#### [任务目标]
把从所有行的开头一直到包含“as an Institution”的那一行为止的全部内容原样打印出来，首尾都算在内，图片不要放进答案。

(数据集条目)

◇ ◇ ◇

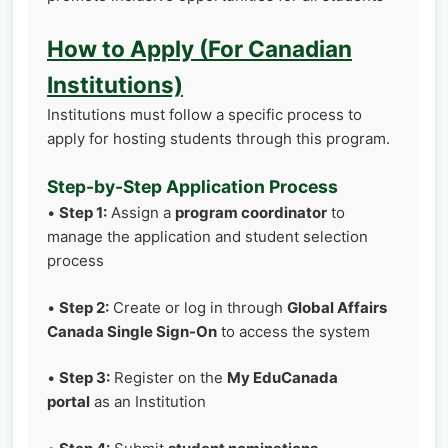
How to Apply (For Canadian
Institutions)
Institutions must follow a specific process to
apply for hosting students through this program.
Step-by-Step Application Process
•
Step 1:
Assign a
program coordinator
to
manage the application and student selection
process
•
Step 2:
Create or log in through
Global Affairs
Canada Single Sign-On
to access the system
•
Step 3:
Register on the
My EduCanada
portal
as an Institution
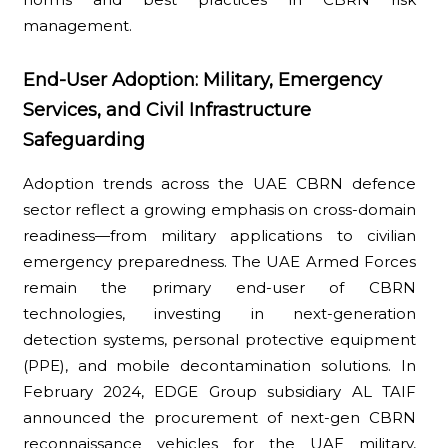
management.
End-User Adoption: Military, Emergency
Services, and Civil Infrastructure
Safeguarding
Adoption trends across the UAE CBRN defence
sector reflect a growing emphasis on cross-domain
readiness—from military applications to civilian
emergency preparedness. The UAE Armed Forces
remain the primary end-user of CBRN
technologies, investing in next-generation
detection systems, personal protective equipment
(PPE), and mobile decontamination solutions. In
February 2024, EDGE Group subsidiary AL TAIF
announced the procurement of next-gen CBRN
reconnaissance vehicles for the UAE military,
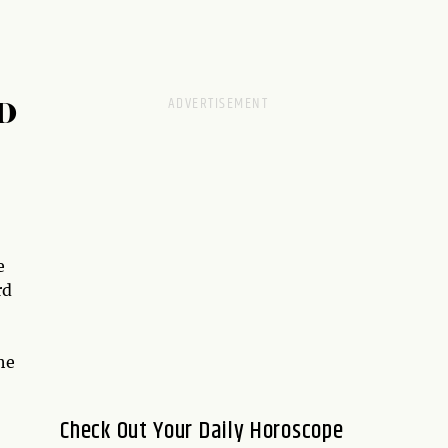
D
e
rd
he
Check Out Your Daily Horoscope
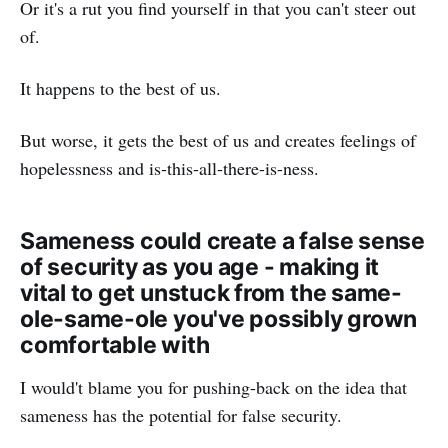
Or it's a rut you find yourself in that you can't steer out
of.
It happens to the best of us.
But worse, it gets the best of us and creates feelings of
hopelessness and is-this-all-there-is-ness.
Sameness could create a false sense
of security as you age - making it
vital to get unstuck from the same-
ole-same-ole you've possibly grown
comfortable with
I would't blame you for pushing-back on the idea that
sameness has the potential for false security.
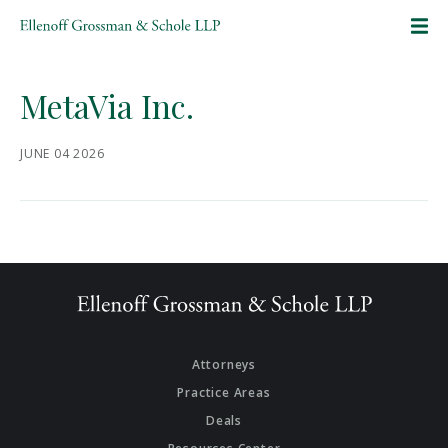
SKIP TO CONTENT
MetaVia Inc.
JUNE 04 2026
Attorneys
Practice Areas
Deals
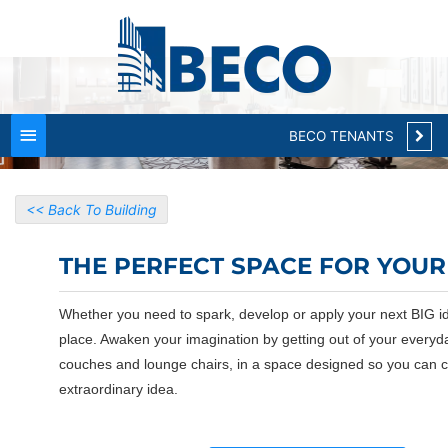
Main
CLOSE
Menu
BECO TENANTS
<< Back To Building
THE PERFECT SPACE FOR YOUR 
Whether you need to spark, develop or apply your next BIG id
place. Awaken your imagination by getting out of your everyd
couches and lounge chairs, in a space designed so you can 
extraordinary idea.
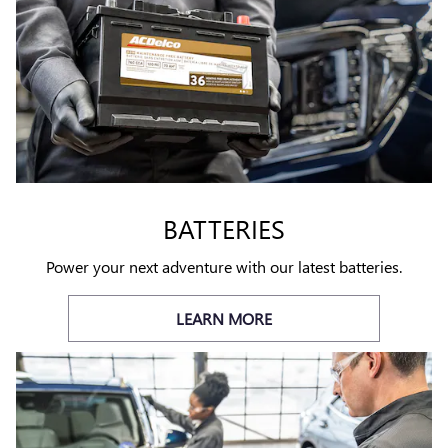
BATTERIES
Power your next adventure with our latest batteries.
LEARN MORE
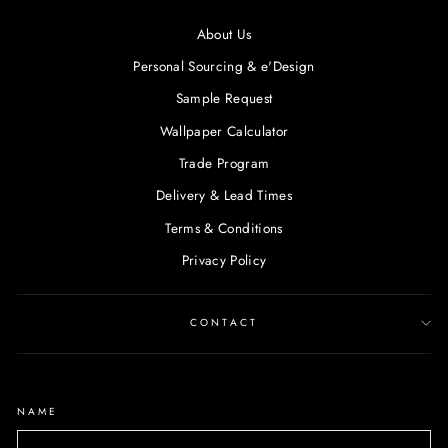
About Us
Personal Sourcing & e'Design
Sample Request
Wallpaper Calculator
Trade Program
Delivery & Lead Times
Terms & Conditions
Privacy Policy
CONTACT
NAME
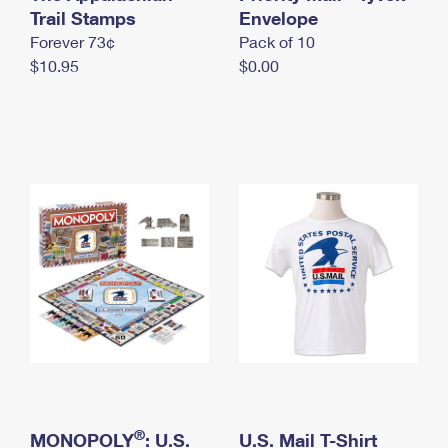
International Business Shipping
Trail Stamps
First-Class Mail International
Envelope
Money Orders
Forever 73¢
Pack of 10
Managing Business Mail
Filing an International Claim
Filing a Claim
$10.95
$0.00
USPS & Web Tools APIs
Requesting an International Refund
Requesting a Refund
Prices
®
MONOPOLY
: U.S.
U.S. Mail T-Shirt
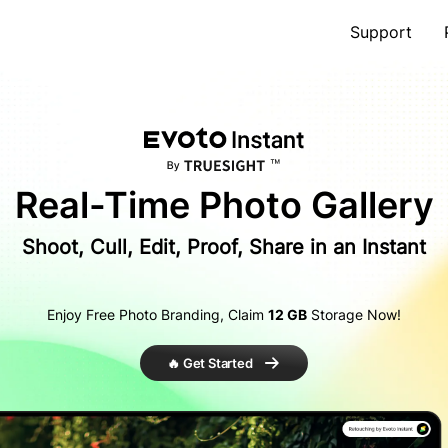
Support
Real-Time
Photo Gallery
Shoot, Cull, Edit, Proof, Share in an Instant
Enjoy Free Photo Branding, Claim
12 GB
Storage Now!
🔥 Get Started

◇ ◇ ◇

#### [本题解答]
How to Apply (For Canadian
Institutions)
Institutions must follow a specific process to
apply for hosting students through this program.
Step-by-Step Application Process
•
Step 1:
Assign a
program coordinator
to
manage the application and student selection
process
•
Step 2:
Create or log in through
Global Affairs
Canada Single Sign-On
to access the system
•
Step 3:
Register on the
My EduCanada
portal
as an Institution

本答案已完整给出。